From Press of Atlantic City: South Jersey Korean Americans, Korean War veterans, hope Kim Jong II’s death eases tensions
The New Jersey Korean War Memorial in Atlantic City’s Brighton Park is engraved with the names of more than 800 people from the state who were killed or lost in the conflict more than 50 years ago.
In some ways, the battle continues today. Veterans of that war — as well as Korean Americans living in South Jersey — wondered Monday whether the death of North Korea’s leader, Kim Jong Il, would eventually ease tensions with South Korea and the rest of the world, or only intensify them.
“Our dream and hope has always been to be united in some way,” said Judy Yoo, who was born in South Korea and is now president of the Greater Southern New Jersey Korean American Association. “I can’t say whether there’s going to be a better chance of that.”
Kim succeeded his father, Kim Il Sung, in 1994, taking the reins of a radical totalitarian dictatorship that has controlled the northern half of the Korean Peninsula since 1948.
Before his death Saturday from an apparent heart attack, Kim named his youngest son, Kim Jong Un, to be his successor. But with little known yet about the direction of the isolationist country and its repressive government, locals hoped for the best, but also anticipated the worst.
“I think we have a bigger problem because (Kim’s) son’s unknown,” said Ed Marinelli, of Hammonton, a former mayor and Korean War veteran. “I think it’s going to be a long, tough road ahead.”
Marinelli was serving in the Army in Japan in 1949 after World War II when war broke out between North Korea and South Korea, the two countries a result of the United States and Soviet Union dividing up the formerly Japanese-controlled region.
Although an armistice was signed in 1953 that ended fighting, an alliance between the U.S. and South Korea was also signed that year, and nearly 30,000 American troops continue to serve there in its defense.

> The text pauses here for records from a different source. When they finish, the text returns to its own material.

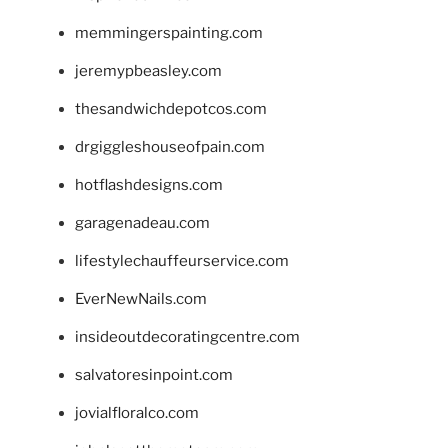
memmingerspainting.com
jeremypbeasley.com
thesandwichdepotcos.com
drgiggleshouseofpain.com
hotflashdesigns.com
garagenadeau.com
lifestylechauffeurservice.com
EverNewNails.com
insideoutdecoratingcentre.com
salvatoresinpoint.com
jovialfloralco.com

Brief attacks over the countries’ border have heightened tensions several times in the past half century. More than a year ago, when North Korea fired artillery shells at a South Korean island, killing four people and injuring nearly 20 others, those tensions reached a height some said had not been seen since the Korean War,
There was widespread international condemnation of the North Korean attack, which the country said was instigated by the South firing shells into the North’s waters, a claim South Korea disputed.
North Korea has also had nuclear weapons since at least 2006, when the country claimed to have successfully tested its first nuclear weapon.
“You never know what’s going to happen there,” said Tom Costa, of Hammonton, who served in the Army in South Korea from 1963 to 1964. “I think it’s worse now because they have nuclear weapons.”
Meanwhile, as South Korea has progressed into a modernized capitalist country since recovering from the destruction of the Korean War, North Korea has a state-controlled economy and is considered among the world’s poorest countries.
“Except for the capital, the rest of the country is starving,” Costa said.
Koreans make up a small percentage of South Jersey’s Asian population today. Of the approximately 30,000 Asian residents living in Atlantic, Cape May, Cumberland and Ocean counties, only about 7 percent are of Korean heritage, the U.S. Census Bureau says.
Ron Lee, of Egg Harbor Township, was born in South Korea and moved here in 1975. The owner of Sunshine Cleaners in Northfield, he also said he hopes the transition of North Korea’s leadership can lead to peace.
“I’m not sure what’s going to happen in the next couple of months, but there’s definitely a chance,” he said. “Hopefully, there’s a new change in the system.”
Yoo, who lives in Burlington Township, Burlington County, said she has been amazed at the progress of South Korea since she moved to the U.S. in 1983.
She said she doesn’t expect the death of Kim Jong Il to lead to such dramatic changes in the North, but would welcome it.
“We have to wait and see, but my hope is that it will bring peace,” she said.